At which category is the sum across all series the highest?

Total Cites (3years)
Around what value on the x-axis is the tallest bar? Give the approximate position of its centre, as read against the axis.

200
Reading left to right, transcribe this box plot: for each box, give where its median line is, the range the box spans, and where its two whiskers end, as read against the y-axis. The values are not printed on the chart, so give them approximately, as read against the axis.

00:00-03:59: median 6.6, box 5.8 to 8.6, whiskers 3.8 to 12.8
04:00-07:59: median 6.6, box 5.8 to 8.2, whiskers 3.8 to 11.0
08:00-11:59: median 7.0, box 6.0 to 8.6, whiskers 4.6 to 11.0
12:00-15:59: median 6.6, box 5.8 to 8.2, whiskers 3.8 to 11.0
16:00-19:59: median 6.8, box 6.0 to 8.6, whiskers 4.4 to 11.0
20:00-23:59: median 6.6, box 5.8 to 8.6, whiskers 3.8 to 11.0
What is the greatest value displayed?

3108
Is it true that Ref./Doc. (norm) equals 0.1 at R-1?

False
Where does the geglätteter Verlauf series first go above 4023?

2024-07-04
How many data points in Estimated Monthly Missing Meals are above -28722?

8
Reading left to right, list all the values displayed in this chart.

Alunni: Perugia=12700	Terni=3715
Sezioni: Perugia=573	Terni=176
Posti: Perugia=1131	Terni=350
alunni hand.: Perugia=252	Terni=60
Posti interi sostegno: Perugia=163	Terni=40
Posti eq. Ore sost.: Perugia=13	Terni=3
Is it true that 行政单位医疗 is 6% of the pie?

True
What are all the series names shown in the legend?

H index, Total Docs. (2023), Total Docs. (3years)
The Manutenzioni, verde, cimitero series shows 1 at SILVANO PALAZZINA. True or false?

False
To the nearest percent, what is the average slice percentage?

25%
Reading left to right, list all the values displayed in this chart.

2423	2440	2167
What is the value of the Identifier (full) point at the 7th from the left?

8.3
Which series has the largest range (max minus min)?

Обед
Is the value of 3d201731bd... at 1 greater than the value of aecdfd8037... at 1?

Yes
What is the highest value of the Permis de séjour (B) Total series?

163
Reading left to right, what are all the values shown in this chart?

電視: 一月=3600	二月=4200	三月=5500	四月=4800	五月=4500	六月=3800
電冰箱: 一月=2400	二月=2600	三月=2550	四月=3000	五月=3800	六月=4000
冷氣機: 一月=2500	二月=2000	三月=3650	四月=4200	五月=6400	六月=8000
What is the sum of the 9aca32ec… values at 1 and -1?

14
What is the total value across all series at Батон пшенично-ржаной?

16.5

********************

### The problem
Gather each line in the listing above that contains the word "series", and copy those lines out.

### Solution to this exercise
At which category is the sum across all series the highest?
Where does the geglätteter Verlauf series first go above 4023?
What are all the series names shown in the legend?
The Manutenzioni, verde, cimitero series shows 1 at SILVANO PALAZZINA. True or false?
Which series has the largest range (max minus min)?
What is the highest value of the Permis de séjour (B) Total series?
What is the total value across all series at Батон пшенично-ржаной?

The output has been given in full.